Shankara on jiva and Brahman (was Re: Unreality of the world..)
Allan Curry
un824 at FREENET.VICTORIA.BC.CA
Thu Jun 19 19:37:41 CDT 1997
Kartik writes:
>
>As Kant makes it all too clear, the noumenon -- the thing-in-itself -- *cannot*
>be known (at least not by the five senses and reason). Therefore advaita's
>claim that the noumenal world is Brahman, which is one with the individual
>>Self, *must* rely on scripture.
>
I'll agree with that.
>Nietzsche is very much anti-advaitic, if there is some such thing. According
>to him, the "weak" people, fearing the "strength of the strong" have fabricated
>"religion" which teaches humility, because the strong, if free from religious
>scruples, would assert themselves and rule over the weak.
>
>This is in stark contrast to Ramana Maharshi, who says that "Men want to
>conquer others because they know that they can never really conquer
>themselves."
>
I didn't say that Nietzsche was a nice person, or an authority on anything.

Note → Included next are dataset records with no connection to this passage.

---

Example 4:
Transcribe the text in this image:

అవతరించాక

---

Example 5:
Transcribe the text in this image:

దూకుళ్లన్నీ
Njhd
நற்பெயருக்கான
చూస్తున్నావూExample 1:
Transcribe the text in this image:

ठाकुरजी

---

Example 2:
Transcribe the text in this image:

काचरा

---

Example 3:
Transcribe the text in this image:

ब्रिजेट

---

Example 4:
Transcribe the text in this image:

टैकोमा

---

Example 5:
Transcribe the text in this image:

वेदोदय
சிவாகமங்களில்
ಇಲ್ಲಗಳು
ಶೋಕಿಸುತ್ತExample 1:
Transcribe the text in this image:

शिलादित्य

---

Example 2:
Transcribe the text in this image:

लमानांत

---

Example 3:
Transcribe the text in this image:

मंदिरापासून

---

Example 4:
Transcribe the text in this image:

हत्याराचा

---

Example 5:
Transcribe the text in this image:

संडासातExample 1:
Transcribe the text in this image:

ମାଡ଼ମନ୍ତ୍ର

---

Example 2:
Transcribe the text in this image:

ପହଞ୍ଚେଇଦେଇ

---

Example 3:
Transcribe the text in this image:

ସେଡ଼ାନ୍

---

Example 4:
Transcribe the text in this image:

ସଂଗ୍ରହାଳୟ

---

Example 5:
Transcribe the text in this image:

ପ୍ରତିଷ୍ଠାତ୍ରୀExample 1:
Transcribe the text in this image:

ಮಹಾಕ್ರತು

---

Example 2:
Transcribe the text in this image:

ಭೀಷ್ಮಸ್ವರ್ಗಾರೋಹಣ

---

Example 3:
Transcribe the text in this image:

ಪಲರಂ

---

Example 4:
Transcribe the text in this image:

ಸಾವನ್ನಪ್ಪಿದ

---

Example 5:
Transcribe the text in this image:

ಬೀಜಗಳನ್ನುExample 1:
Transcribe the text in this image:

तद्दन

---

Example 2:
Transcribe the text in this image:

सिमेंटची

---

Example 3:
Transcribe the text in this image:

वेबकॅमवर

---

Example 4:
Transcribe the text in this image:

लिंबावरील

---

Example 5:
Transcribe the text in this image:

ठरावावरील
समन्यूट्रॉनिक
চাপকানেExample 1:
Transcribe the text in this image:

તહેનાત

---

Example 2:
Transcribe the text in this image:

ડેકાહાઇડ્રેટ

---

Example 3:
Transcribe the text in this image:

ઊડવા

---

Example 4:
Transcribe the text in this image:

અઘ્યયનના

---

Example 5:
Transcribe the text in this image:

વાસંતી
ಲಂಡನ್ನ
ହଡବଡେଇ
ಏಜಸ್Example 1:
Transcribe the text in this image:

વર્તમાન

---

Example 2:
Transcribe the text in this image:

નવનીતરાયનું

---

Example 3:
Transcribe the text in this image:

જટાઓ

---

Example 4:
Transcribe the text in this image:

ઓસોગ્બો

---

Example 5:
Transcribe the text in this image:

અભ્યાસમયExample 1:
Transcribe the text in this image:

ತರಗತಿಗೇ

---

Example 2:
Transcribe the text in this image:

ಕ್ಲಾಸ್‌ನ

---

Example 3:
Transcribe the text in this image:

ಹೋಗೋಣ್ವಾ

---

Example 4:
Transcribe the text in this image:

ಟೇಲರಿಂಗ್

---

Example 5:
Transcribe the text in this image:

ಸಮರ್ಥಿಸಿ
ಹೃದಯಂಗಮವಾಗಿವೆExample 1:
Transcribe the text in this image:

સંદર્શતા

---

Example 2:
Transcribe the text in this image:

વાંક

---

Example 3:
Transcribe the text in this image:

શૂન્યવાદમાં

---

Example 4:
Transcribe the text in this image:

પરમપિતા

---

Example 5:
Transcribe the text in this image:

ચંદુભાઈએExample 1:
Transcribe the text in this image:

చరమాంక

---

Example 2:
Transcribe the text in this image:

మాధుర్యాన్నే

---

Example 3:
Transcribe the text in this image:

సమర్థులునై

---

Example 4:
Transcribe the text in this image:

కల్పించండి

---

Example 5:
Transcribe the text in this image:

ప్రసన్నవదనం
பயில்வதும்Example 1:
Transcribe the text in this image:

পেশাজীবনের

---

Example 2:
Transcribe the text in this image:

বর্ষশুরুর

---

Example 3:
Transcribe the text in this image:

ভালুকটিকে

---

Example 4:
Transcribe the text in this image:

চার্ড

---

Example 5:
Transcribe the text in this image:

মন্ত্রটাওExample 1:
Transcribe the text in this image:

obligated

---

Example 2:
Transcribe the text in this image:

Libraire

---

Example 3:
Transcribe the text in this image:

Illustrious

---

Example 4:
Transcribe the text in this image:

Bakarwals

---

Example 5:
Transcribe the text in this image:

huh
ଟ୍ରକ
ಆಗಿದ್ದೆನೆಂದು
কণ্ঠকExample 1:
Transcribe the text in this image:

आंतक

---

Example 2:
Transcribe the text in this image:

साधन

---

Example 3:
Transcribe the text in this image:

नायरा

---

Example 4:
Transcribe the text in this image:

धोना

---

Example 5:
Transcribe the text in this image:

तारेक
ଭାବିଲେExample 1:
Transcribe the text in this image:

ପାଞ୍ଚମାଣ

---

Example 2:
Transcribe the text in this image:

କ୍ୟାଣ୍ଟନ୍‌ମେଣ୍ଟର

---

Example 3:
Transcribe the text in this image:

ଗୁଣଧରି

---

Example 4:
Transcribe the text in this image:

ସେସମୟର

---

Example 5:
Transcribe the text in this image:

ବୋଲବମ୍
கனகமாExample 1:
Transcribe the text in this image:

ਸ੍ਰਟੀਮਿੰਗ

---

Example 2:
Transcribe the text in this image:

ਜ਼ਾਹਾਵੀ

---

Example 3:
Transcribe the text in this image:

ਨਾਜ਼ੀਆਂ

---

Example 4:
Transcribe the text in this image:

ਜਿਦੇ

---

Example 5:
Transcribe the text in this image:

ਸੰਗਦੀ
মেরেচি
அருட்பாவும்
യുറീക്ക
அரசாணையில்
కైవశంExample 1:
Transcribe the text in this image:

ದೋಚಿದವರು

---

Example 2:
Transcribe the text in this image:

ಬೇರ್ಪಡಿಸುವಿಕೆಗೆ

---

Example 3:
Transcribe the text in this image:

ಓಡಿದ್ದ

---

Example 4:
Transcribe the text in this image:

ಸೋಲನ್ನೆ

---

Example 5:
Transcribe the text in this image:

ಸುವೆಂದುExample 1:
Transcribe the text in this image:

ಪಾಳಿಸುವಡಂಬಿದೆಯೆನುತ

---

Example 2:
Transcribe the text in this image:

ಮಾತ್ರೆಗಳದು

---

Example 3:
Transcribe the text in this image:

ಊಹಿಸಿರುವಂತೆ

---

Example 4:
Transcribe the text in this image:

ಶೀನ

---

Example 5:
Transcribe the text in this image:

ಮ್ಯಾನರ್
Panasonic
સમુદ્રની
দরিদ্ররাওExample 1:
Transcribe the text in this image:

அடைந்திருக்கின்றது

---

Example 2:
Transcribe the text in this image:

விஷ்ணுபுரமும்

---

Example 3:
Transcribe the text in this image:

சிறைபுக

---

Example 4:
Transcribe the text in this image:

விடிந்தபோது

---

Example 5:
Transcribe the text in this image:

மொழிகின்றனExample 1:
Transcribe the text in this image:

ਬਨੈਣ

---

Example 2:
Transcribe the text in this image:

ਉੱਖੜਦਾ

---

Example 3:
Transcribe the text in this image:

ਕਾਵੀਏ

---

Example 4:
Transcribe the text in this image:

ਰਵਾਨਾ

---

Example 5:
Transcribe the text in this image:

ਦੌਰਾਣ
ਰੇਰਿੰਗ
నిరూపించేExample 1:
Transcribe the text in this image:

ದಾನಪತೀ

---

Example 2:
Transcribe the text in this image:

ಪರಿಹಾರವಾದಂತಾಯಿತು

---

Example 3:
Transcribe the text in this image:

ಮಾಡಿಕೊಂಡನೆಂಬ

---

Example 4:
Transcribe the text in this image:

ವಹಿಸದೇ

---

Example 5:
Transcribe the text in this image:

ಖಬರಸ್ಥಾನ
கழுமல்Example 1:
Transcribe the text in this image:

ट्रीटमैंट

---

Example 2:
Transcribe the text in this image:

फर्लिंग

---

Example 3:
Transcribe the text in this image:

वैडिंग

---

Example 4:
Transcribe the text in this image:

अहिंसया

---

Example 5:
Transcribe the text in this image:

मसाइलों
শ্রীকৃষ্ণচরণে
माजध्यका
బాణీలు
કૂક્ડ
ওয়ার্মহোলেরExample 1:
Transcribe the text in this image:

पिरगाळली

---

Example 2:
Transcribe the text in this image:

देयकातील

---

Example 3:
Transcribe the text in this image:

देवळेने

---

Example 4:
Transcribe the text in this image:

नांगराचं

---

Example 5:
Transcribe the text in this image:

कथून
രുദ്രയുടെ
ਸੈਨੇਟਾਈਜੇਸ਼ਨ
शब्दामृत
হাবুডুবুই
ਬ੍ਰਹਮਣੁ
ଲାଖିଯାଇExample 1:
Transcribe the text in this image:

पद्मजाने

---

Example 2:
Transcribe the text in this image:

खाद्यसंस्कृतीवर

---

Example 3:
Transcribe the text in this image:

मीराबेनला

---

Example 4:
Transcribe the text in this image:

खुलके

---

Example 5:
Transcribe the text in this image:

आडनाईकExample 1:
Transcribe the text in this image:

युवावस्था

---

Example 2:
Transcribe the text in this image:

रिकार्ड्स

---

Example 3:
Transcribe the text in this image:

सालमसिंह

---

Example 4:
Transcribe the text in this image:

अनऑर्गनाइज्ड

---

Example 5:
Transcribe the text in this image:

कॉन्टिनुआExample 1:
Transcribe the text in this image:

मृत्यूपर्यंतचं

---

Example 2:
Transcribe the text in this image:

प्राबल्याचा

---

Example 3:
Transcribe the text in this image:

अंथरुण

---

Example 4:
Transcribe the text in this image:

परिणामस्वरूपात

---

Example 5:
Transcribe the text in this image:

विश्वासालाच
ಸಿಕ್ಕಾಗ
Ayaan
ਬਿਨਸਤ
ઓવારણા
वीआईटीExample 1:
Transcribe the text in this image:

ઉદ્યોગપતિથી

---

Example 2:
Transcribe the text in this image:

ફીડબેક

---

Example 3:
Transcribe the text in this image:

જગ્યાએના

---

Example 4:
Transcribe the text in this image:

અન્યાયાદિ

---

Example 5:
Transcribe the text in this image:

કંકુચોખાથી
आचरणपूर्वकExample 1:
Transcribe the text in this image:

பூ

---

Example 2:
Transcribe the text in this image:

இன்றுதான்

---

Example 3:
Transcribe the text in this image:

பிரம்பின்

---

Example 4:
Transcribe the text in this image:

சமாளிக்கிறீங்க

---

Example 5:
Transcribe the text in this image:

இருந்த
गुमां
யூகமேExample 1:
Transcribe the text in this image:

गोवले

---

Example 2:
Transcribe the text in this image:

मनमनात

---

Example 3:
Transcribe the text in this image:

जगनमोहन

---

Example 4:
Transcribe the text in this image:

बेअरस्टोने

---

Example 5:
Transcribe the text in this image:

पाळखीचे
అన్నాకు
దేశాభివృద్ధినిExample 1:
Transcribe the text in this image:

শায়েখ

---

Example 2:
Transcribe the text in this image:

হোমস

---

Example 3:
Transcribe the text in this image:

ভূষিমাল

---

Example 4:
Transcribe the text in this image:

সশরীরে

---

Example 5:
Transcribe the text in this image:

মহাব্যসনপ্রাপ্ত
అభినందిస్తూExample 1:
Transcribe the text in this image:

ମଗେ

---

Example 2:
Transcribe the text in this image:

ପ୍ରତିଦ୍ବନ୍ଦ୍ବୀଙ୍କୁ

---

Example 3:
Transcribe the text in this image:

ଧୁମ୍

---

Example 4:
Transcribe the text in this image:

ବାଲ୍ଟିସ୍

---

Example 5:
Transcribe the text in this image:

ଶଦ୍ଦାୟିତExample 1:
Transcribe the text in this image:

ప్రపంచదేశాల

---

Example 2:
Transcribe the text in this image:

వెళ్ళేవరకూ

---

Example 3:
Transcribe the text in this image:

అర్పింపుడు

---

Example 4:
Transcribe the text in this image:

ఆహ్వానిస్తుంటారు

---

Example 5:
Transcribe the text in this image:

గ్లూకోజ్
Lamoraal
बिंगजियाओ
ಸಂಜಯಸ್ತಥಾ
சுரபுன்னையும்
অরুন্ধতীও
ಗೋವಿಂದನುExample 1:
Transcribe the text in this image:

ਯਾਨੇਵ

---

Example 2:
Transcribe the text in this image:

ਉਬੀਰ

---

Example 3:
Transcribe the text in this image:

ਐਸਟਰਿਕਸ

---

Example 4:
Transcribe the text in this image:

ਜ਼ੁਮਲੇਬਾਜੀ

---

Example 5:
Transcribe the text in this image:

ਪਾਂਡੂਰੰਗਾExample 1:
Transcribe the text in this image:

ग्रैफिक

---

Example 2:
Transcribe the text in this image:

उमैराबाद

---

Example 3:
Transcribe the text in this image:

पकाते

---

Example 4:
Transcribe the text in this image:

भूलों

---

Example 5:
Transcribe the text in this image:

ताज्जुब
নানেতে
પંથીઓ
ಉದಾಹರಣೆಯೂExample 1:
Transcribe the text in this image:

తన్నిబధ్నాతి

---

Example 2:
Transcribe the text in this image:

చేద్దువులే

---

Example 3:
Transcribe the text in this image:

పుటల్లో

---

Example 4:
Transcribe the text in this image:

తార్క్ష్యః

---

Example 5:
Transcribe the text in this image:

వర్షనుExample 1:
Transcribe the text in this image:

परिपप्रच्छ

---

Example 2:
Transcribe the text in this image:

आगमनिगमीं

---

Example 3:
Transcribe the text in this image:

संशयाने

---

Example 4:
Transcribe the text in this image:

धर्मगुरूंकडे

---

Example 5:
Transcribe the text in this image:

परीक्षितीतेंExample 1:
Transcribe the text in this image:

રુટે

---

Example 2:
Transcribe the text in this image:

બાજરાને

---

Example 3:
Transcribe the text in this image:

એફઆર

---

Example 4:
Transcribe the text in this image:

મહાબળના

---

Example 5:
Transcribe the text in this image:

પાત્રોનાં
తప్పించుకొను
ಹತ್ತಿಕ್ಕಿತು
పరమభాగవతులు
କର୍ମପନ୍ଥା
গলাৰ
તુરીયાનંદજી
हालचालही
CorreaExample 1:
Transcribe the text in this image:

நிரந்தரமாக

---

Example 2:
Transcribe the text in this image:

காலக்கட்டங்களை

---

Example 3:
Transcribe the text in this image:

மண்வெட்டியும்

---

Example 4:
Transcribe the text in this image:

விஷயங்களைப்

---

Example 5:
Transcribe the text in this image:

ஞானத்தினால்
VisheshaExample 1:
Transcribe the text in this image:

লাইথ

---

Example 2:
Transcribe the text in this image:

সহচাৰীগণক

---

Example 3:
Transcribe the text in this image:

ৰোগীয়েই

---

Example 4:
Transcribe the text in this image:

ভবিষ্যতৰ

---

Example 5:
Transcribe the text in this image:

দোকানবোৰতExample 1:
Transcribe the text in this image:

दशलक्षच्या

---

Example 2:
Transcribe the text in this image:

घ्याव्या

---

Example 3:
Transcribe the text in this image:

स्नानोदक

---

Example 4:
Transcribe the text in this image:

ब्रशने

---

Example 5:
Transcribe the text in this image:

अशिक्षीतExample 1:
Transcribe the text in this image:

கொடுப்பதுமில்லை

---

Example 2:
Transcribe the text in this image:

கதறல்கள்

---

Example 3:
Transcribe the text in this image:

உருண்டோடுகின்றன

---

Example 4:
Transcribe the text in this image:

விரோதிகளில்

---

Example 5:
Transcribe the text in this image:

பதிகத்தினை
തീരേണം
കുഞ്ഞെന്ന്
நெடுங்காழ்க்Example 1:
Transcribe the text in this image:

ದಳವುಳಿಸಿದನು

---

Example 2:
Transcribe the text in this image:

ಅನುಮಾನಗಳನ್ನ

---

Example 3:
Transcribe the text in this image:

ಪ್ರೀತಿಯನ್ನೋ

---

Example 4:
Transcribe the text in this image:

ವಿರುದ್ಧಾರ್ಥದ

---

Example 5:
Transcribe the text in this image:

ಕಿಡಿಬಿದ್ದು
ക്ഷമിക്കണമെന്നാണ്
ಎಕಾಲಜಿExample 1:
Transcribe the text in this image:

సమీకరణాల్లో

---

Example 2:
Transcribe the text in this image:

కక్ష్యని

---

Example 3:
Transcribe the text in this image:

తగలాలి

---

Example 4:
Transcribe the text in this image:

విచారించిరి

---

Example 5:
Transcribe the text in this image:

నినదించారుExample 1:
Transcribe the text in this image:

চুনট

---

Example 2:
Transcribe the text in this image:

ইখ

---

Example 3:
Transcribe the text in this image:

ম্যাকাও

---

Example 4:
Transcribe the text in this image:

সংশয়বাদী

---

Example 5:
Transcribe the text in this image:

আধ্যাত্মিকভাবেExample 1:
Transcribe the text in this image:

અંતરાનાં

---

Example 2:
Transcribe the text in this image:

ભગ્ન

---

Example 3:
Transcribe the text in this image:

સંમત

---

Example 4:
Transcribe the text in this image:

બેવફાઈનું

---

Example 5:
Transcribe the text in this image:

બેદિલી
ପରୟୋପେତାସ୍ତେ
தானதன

I agree with him that "fine feelings are not arguments", that's all.
Actually, he wasn't talking about religion in general, he said it was the
Jewish/Christian religion in particular that does what you describe above.
I don't recall him talking about Vedanta, if much was even known about it
in Europe during the time he lived.
>No disrespect here, but if you have attained the *non-dual* awareness state,
>there should be no universe apart from yourself. There ought to be no doubts
>and nothing unclear! To one who has solved the problem of the Self, there are
>no problems left to be solved; no questions requiring answers.
>
Non-dual awareness has occured (or seemed to) many times. When it occurs
there seems to be nothing to doubt and no one to doubt it. As I said in
another post, the view from being non-dual awareness reveals no other of
any kind, but that does not prove that there is no other. It may just seem
that way.
I never feel seperate from the universe but as the magnetic field is one
thing and the steel another, the fact of their non-seperateness does not
establish their identity. Does it?
best to all,
Allan Curry
P.S.
Cameron asks:
>My question to you would be: who is it who experienced this "state"?
There seems to be only awareness in that state, there seems to be no one
having that awareness and no object of that awareness. Why do you ask?